Sunday, March 6, 2011

Digital Projects Show Case

Friday, March 11, 2011, 3-6:30 pm
Warch Campus Center Cinema
Lawrence University
Fruit Slushies & popcorn! Everyone Welcome!

PROGRAM 

Tom Coben: 
Into the Caves:
Protecting the Bats of the Philippines (video, 18 min.)
Delicious to some
The bat population falls
What is the answer? 

Kate Duncan-Welke: 
Song of the Sea (soundscape, 4 min.)
Calm whales amid blue seas
Silence then a flowing song
Music from nature 

Kanesha Walker & Jinglei Xiao:  
Systematic Destruction (video, 5 min.)
Gentrification
Strikes our nation making it
Better? No. Far worse. 

Cait Genovese
Words Cannot Explain (video, 6 min.) 
Birds floating in air
traveling down a foggy road
abstract remembrance


Jordan Severson:  
An Exquisite Cycle (book, video, 9 min.)
Video and sound
Conceptions of life and death
Collaboration 

George Ziegler:  
Quest for the Apple Part II: 
The Ultimate Quest (video, 13 min.)
Look what I found here
I lost something I once knew
I need the apple 

Hillary Rogers:  I Don't Get It (book)
Peek at glory past.
If only marble mouths could
move, what would they say? 

Zenabu Abubakari:
All Displayed (book and calendar)
Visually displayed 
A global dialect is formed
Consumerism 

Anam Shahid:  Distortion of Reality: 
Pakistan in America (book)
We are who we are,
No matter how far away
We go beyond home

Krissy Rhyme:  

Portraits of People I Wish I Could Be (book)
Ah navel gazing
Like the art of karate
It must be mastered
 

Maki Miura
Earthlings (portfolio)
In little A-town
Hatch that bubble; discover
the diversity


Ali Scattergood:  
Sheer Presence - Relocated (portfolio)
Sheer Fabric Flows on
Energy moves within us
like a tree grows tall
 

Jake Cihla:
Record of Rose Creek Dairy (portfolio)
I cannot describe
The joy of finding a place
In graceful decay
 

Art and the Day Job

Artist Kristin Boehm of Minneapolis, 2010

What's going on out there for young artists right now?
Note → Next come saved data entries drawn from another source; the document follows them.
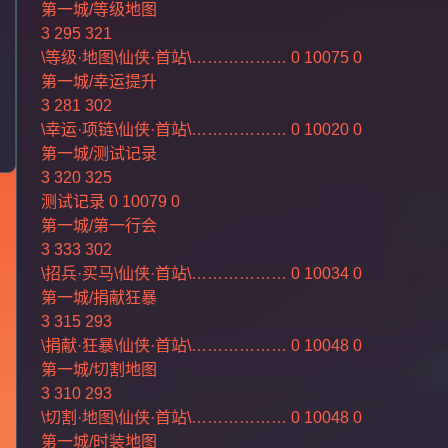
第一城/等级地图
3 295 321
\等级·地图\仙侠·首站\……………… 0 10075 0
第一城/幸运提升
3 281 302
\幸运·项链\仙侠·首站\……………… 0 10020 0
第一城/测试记录
3 320 325
测试记录 0 10079 0
第一城/第一行会
3 333 302
\招兵·买马\仙侠·首站\……………… 0 10034 0
第一城/捐献狂暴
3 315 293
\捐献·狂暴\仙侠·首站\……………… 0 10048 0
第一城/切割地图
3 310 293
\切割·地图\仙侠·首站\……………… 0 10048 0
第一城/时装地图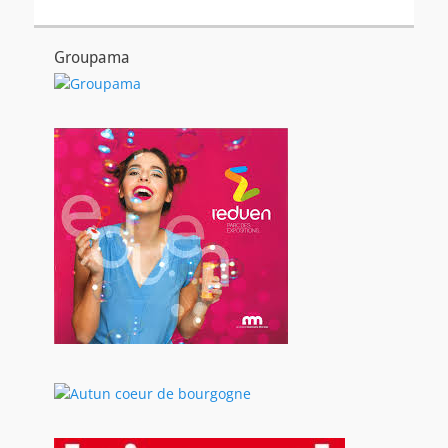
Groupama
Lawrence University alumnus Kristin Boehm ('09) visited the Department of Art & Art History to talk about what she found in Minneapolis. Boehm's first video made when she was a sophomore in our Digital Processes course, Sweet Porridge, a digital adaptation of a Grimm's Fairy Tale predicted her future interests in a way. With its use of hand made yarn dolls, references to nurturing and eerie digitally synthesized dialog from an old-fashioned fairy tale, we begin to see the artist's ideas and aesthetic begin to take shape. Kristin's Reclaiming Technological Landscapes: SpinHandSpunDesigns honors project in 2009 incorporated knitting functional cozies to protect digital devices on commission. She also made larger cozies for street signs to communicate with a larger and perhaps more random public. Her visit to Lawrence was sponsored by the Coleman Foundation and the Lawrence's Department of Art and Art History as part of an initiative exploring opportunities self-employment for artists. That Boehm embarked on a series of proposals and internships related to her interests in art, knitting and technology while completing numerous commissions for iPod cozies is a testament to her determination, engagement with issues and stamina. Ironically, her attempts to be a self-employed artist lead her to a professional position as a designer working for Caring Bridge nicely merging her interests in digital culture, design, humanity, and psychology.